Social media has definitely become a battle field for the rogues who don’t wish to be seen otherwise but it has also become a site for first information report which the police rarely registers for those lower in hierarchies of power. The rising questions on accountability of proclamations made from Central government podiums, the integrity of enforcement and vigilance agencies, and official shielding of lynch and rape crimes by the upper castes has dipped reputation of the government to a new low. The Ministry of Electronics and Information Technology (MeitY) issued a new set of rules on 25th Feb 2021 under the Information Technology Act 2000, called the ‘Information Technology (Guidelines for Intermediaries and Digital Media Ethics Code) Rules, 2021’. This was done to prevent the misuse and abuse of social media and digital media platforms.
Regulating social media may be a complicated choice between accountability and a much-required autonomy of people. With an overload of variety and versatility, regimentation of social media may lead to misunderstanding of cultural attributes and cognition, mental and symbolic representations of reality in expressions and languages of people stuck in the periphery of governance. As the Internet Freedom Foundation fears, there might be more censorship through government’s oversight.

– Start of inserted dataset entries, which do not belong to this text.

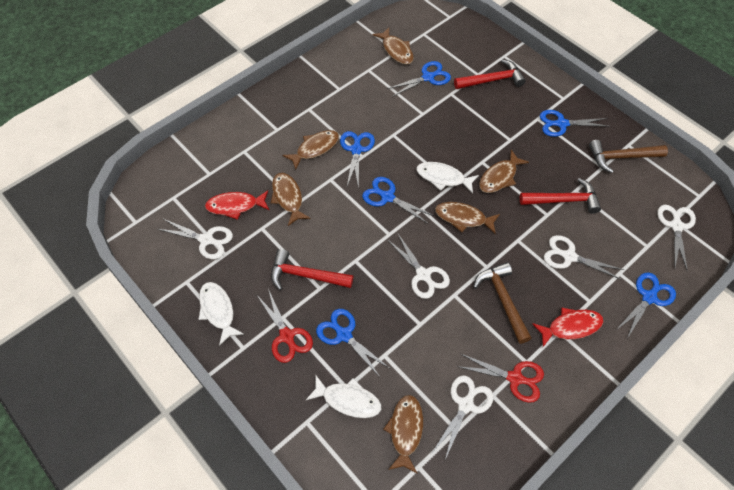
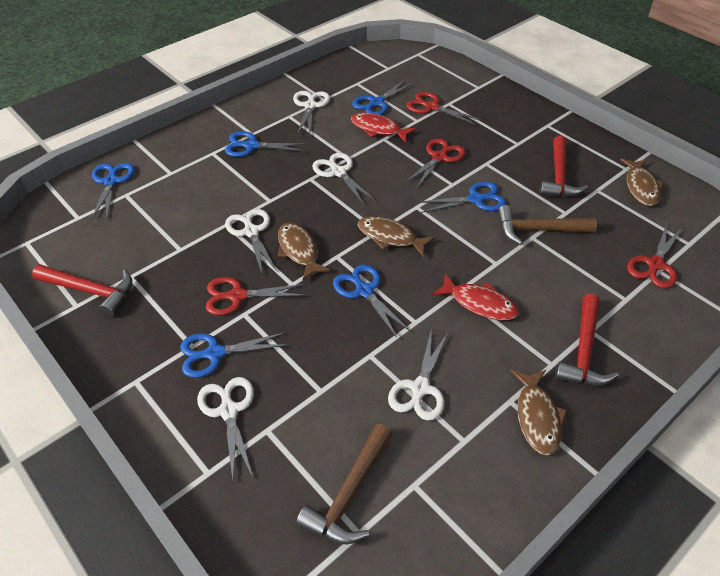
brown fish: [271,173,311,226] [283,130,339,170] [373,28,414,64] [383,395,423,473] [435,202,500,234] [479,150,529,193] = 6 -> [278,222,331,281] [357,216,435,257] [511,370,567,455] [620,159,664,206] = 4
red scissors: [256,289,313,363] [457,354,544,403] = 2 -> [206,277,306,315] [404,138,466,189] [406,91,481,125] [627,224,682,288] = 4
white fish: [199,282,244,346] [306,376,382,418] [416,162,479,194] = 3 -> none = 0

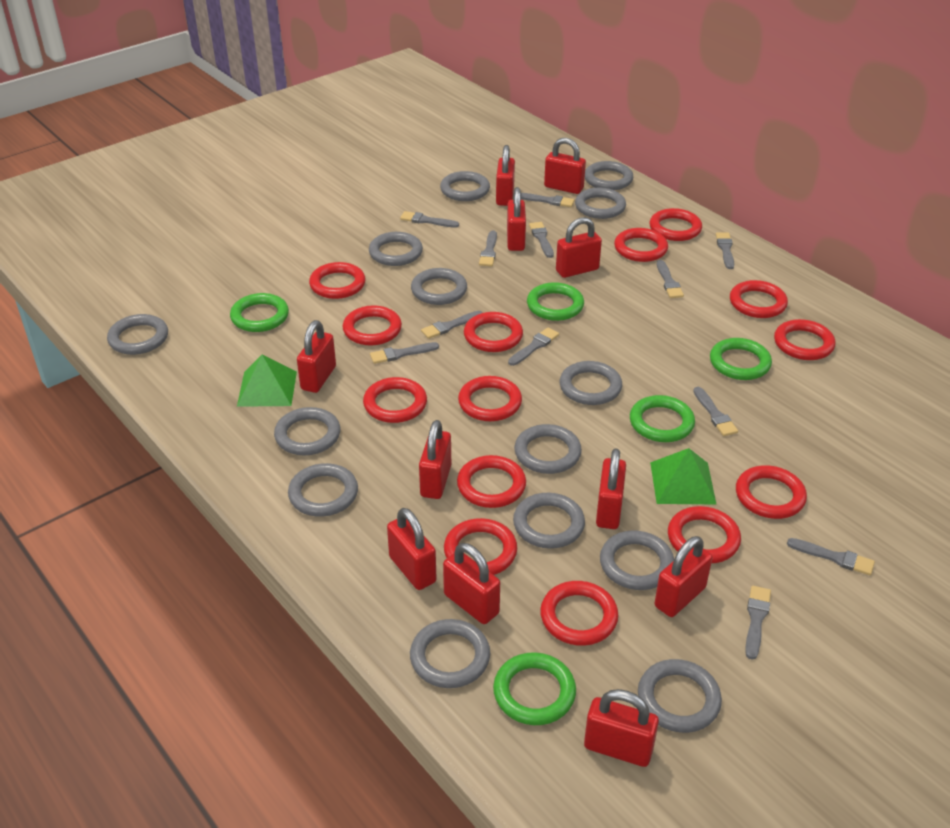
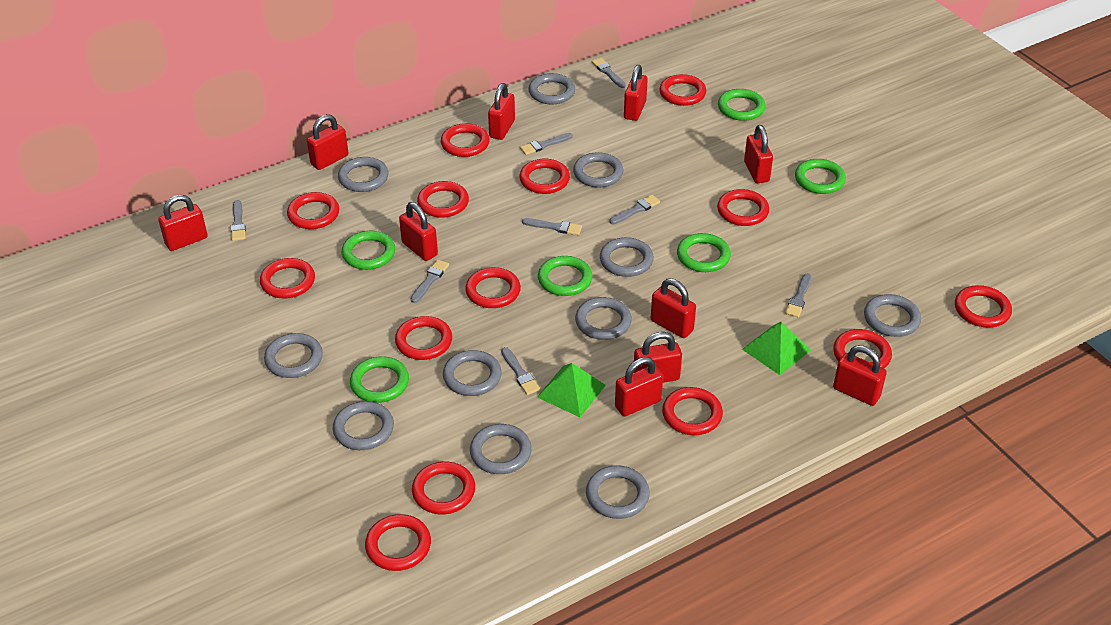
green ring: [230,293,289,332] [493,652,576,725] [527,282,584,321] [630,395,695,442] [710,338,772,380] = 5 -> [342,231,395,270] [350,356,409,403] [538,256,592,296] [677,233,731,272] [718,89,765,121] [795,159,846,194] = 6
grey brush: [370,342,439,364] [400,211,459,228] [421,311,483,339] [479,230,497,266] [508,328,559,366] [521,193,574,207] [529,222,554,258] [657,260,684,298] [693,387,738,436] [716,232,734,269] [745,586,771,660] [787,538,875,575] = 12 -> [231,200,246,241] [411,259,449,303] [501,347,540,395] [520,133,573,155] [522,218,582,235] [592,58,626,88] [609,195,660,225] [785,273,811,317] = 8
grey ring: [107,314,168,355] [274,407,340,455] [288,463,358,517] [369,232,423,266] [410,619,490,688] [411,268,467,305] [440,171,490,201] [513,493,585,549] [514,424,582,474] [560,361,622,405] [575,188,626,219] [585,161,633,190] [600,530,674,590] [638,659,722,733] = 14 -> [264,333,323,378] [333,401,394,450] [338,157,388,192] [443,350,501,396] [470,424,532,474] [528,73,575,105] [573,152,623,188] [575,297,632,340] [586,465,650,519] [600,237,654,277] [864,294,921,337] = 11
red padlock: [297,320,336,393] [387,508,437,590] [419,420,451,499] [443,543,500,624] [496,145,515,206] [507,187,526,251] [544,138,586,194] [556,217,602,278] [584,689,659,767] [596,448,626,529] [655,536,712,617] = 11 -> [158,195,208,251] [307,114,348,170] [399,202,438,261] [488,83,515,140] [615,357,663,416] [624,65,648,121] [634,332,682,383] [651,278,696,338] [744,125,773,183] [833,345,887,406] = 10

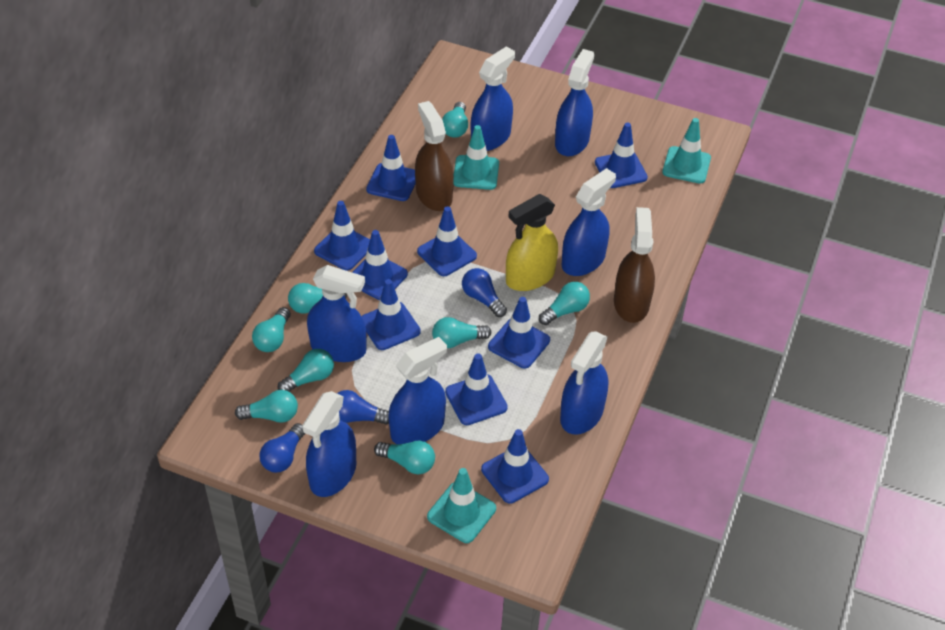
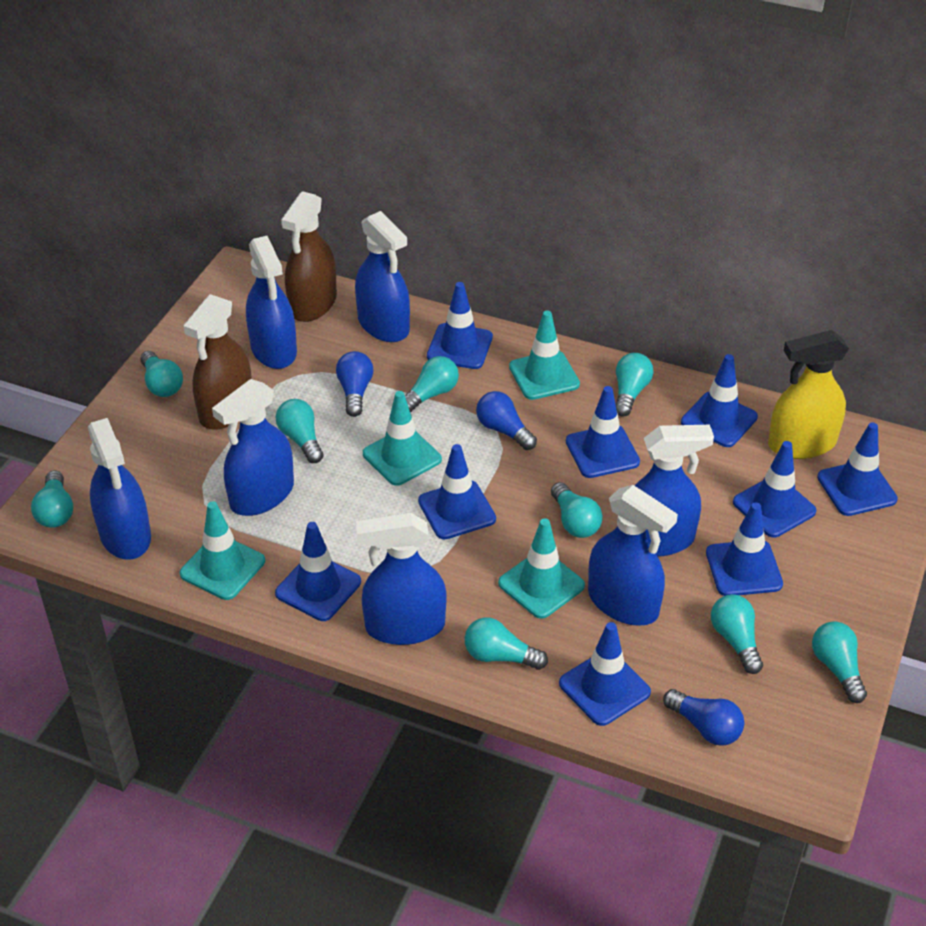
turquoise light bulb: [235,390,298,423] [252,307,291,352] [277,349,334,392] [288,283,347,314] [374,441,435,474] [432,317,491,348] [442,102,468,138] [539,282,590,325] = 8 -> [31,471,73,528] [140,351,183,397] [276,399,324,463] [405,356,459,412] [465,617,548,670] [551,482,603,538] [615,353,654,417] [711,594,763,674] [812,621,867,703] = 9
turquoise traffic cone: [427,468,496,543] [453,125,499,190] [662,118,711,184] = 3 -> [180,501,265,600] [363,391,442,486] [498,518,585,619] [509,310,580,400] = 4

In conclusion, the rules of social media should be revisited in the interest of accommodating more people and diverse anthropological expressions notwithstanding their legal accuracy and annoyance to the government in the interest of democracy and freedom of expression.
The author is president, NDRG, and former Professor of Administrative Reforms and Emergency Governance at JNU. The views expressed are personal.